§ **SELECTED EXCERPT**
######
Shannon Harley dons her hair net and goes behind the scenes to see what it takes to cater one of the world’s largest airlines.
Airline food is a cuisine in itself, and often for the wrong reasons. British hot head, sorry, I mean chef, Gordon Ramsay, once a consultant for Singapore Airlines, famously blurted “there’s no fu**ing way I eat on planes”, and for many of us, it’d probably be the same, if it wasn’t for the uplifting powers of that little silver trolley rolling down the aisle to help pass the time on a longhaul flight from Sydney to London.
Over the past decade, we’ve seen airlines taking serious steps to improve their food and beverage offering, both in the air and on the ground. Collaborations with high-profile chefs have helped Qantas (Neil Perry), British Airways (Heston Blumenthal) and Air France (Joel Robuchon and Alain Ducasse) to draw on the kitchen wisdom of the best, while the spread of cheffy outposts in airports and airline lounges (from Ramsay’s joint at Heathrow’s swanky Terminal 5, to Frank Camorra’s MoVida tapas bars in Sydney and Melbourne) has saved us from the tyranny of extortionate pre-packaged soggy sandwiches.
Cathay Pacific, who are headquarted in Hong Kong, don’t have a Michelin-starred chef affiliation, but they have invited me into their catering facility on the outskirts of Hong Kong International Airport for a taste of what it takes to create an inflight meal.
######
§ **SOURCE MATERIAL**
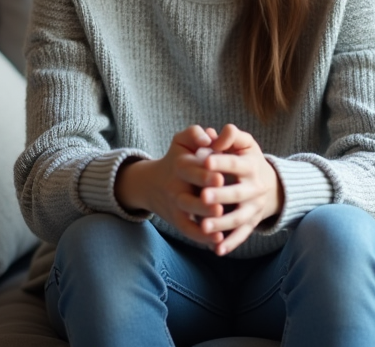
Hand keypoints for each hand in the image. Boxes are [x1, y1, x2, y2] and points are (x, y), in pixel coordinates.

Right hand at [114, 125, 227, 246]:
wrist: (153, 183)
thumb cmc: (179, 157)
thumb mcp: (182, 140)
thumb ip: (195, 134)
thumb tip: (209, 136)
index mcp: (179, 165)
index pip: (191, 170)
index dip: (205, 175)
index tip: (220, 178)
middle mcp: (175, 187)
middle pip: (187, 197)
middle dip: (204, 203)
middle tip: (220, 207)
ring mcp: (176, 205)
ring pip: (189, 216)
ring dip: (205, 221)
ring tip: (221, 224)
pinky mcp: (178, 220)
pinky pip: (189, 231)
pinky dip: (202, 237)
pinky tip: (219, 240)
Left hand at [196, 124, 282, 255]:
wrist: (274, 185)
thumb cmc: (248, 159)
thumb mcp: (245, 143)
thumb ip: (230, 135)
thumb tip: (214, 136)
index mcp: (251, 165)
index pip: (235, 163)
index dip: (221, 161)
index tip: (204, 160)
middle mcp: (255, 187)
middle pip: (237, 193)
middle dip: (220, 195)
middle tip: (203, 196)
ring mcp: (254, 207)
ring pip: (239, 218)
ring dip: (222, 224)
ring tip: (203, 227)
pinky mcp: (252, 222)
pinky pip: (242, 235)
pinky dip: (231, 243)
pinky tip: (216, 250)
######
§ **PROBLEMS TO WORK ON**
1. Condense the paragraph of the airline catering article that begins "Over the past decade" into a shorter version that keeps its main facts.
2. Reproduce the passage of the airline catering article from "Shannon Harley dons" to "Sydney to London.".
Use only the airline catering article, not the records.

§ **SET OF ANSWERS**
1. Over the past decade, airlines have worked to improve their food and drink, both in the air and on the ground. Qantas, British Airways and Air France have partnered with leading chefs: Neil Perry, Heston Blumenthal, and Joel Robuchon and Alain Ducasse. Chef-run outlets in airports and lounges have also spread, such as Ramsay's at Heathrow's Terminal 5 and Frank Camorra's MoVida tapas bars in Sydney and Melbourne. These outlets offer an alternative to overpriced, soggy pre-packaged sandwiches.

2.
Shannon Harley dons her hair net and goes behind the scenes to see what it takes to cater one of the world’s largest airlines.
Airline food is a cuisine in itself, and often for the wrong reasons. British hot head, sorry, I mean chef, Gordon Ramsay, once a consultant for Singapore Airlines, famously blurted “there’s no fu**ing way I eat on planes”, and for many of us, it’d probably be the same, if it wasn’t for the uplifting powers of that little silver trolley rolling down the aisle to help pass the time on a longhaul flight from Sydney to London.